Count the lines below with the string "down" in them. Only the number should be given.

---------- DATA EXTRACTS

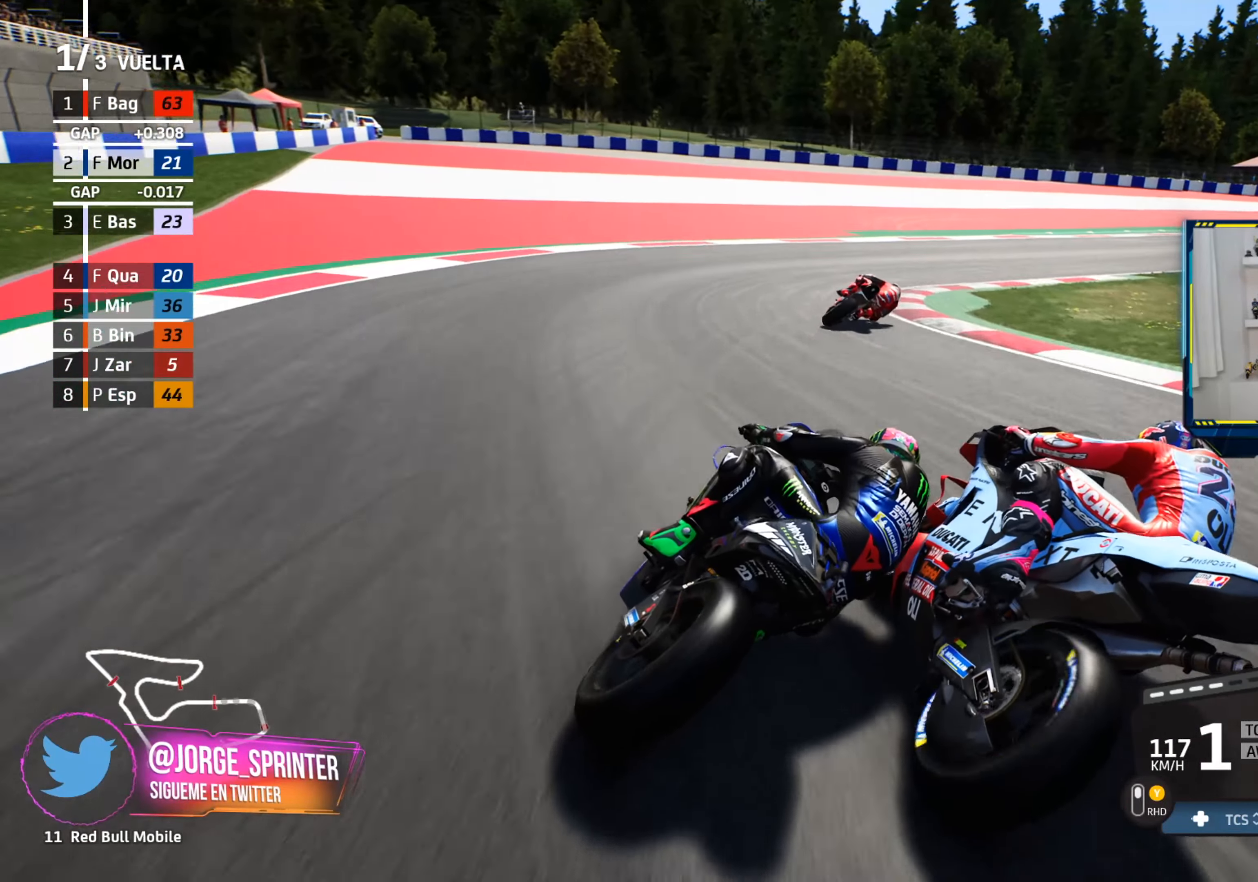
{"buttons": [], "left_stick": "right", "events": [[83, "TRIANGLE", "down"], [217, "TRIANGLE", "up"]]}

--------------------
---------- DATA EXTRACTS

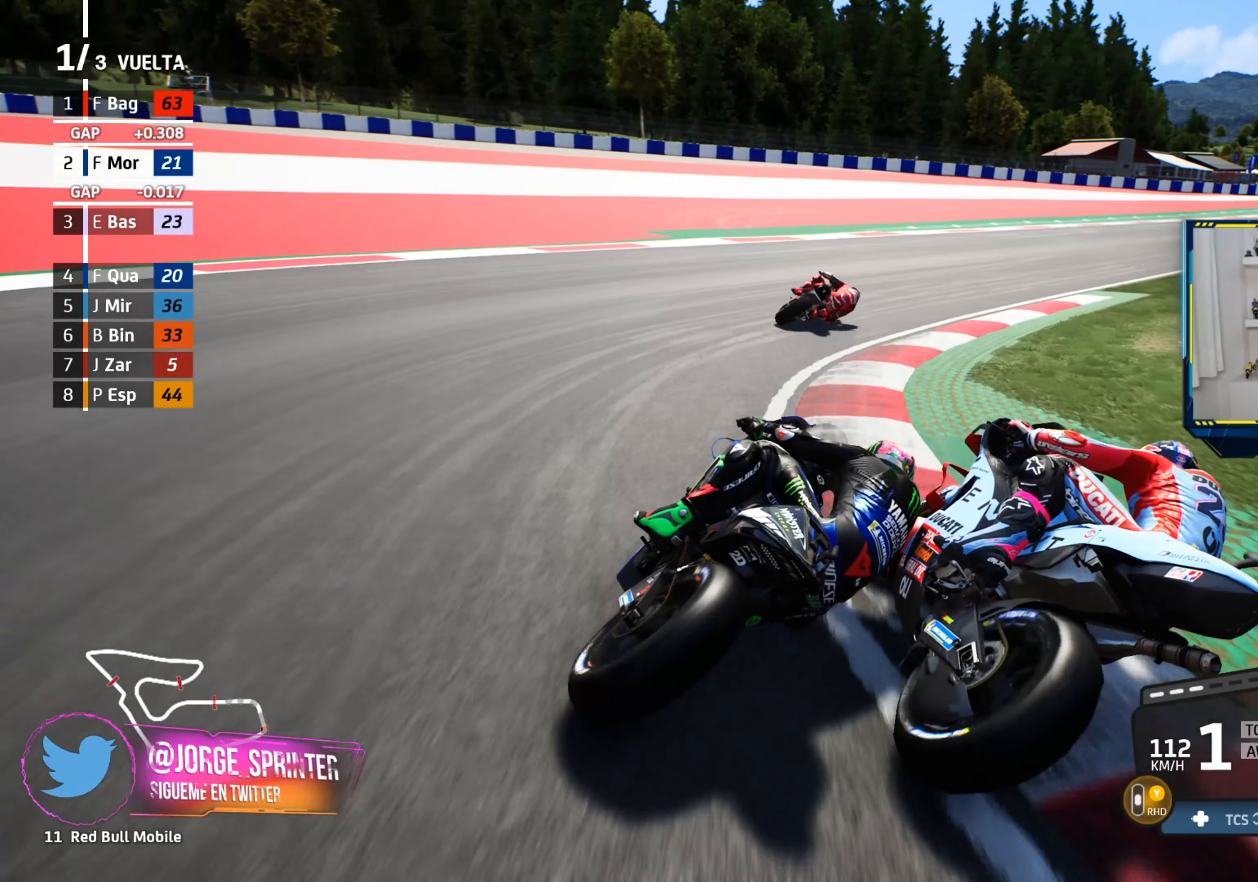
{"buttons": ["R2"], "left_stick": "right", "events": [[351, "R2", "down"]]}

--------------------
---------- DATA EXTRACTS

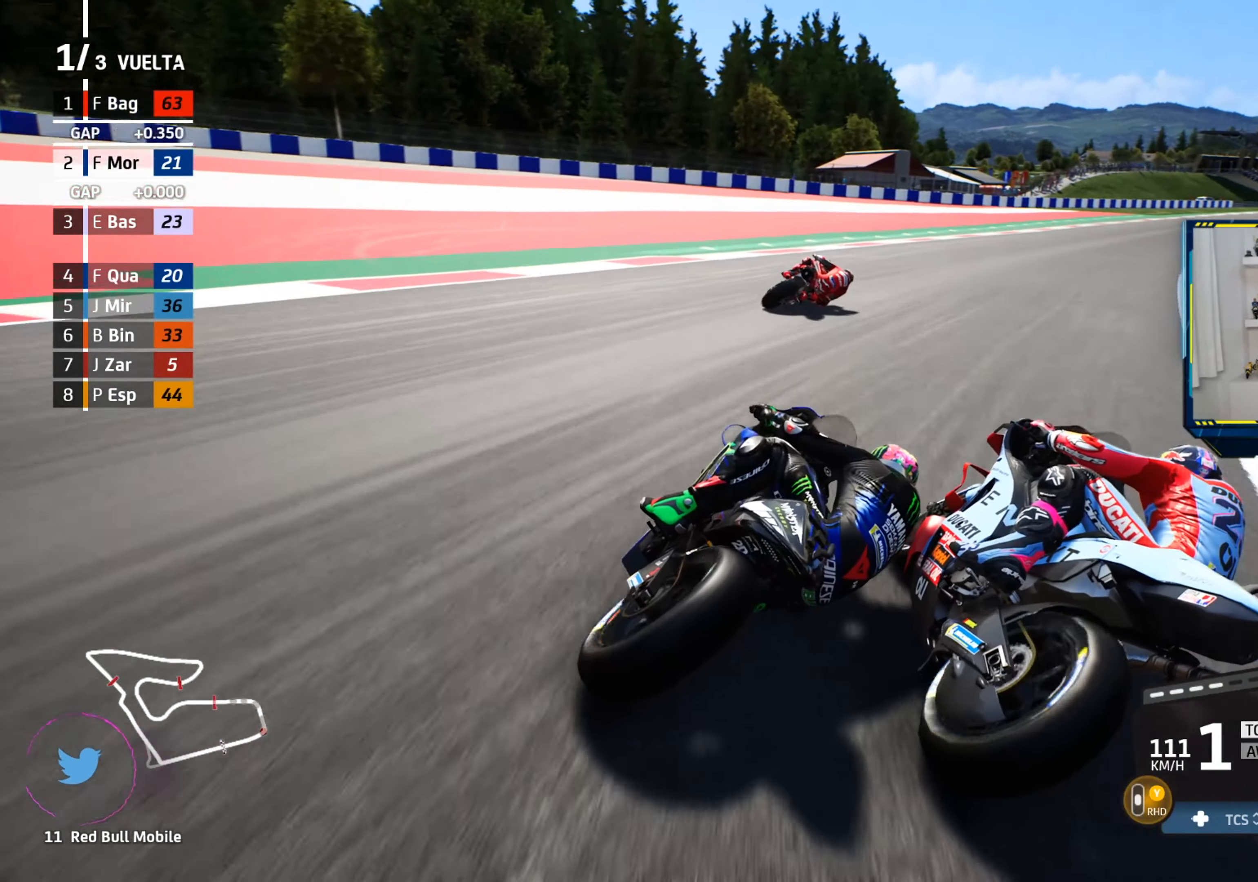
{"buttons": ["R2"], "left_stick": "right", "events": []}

--------------------

» OUTPUT
2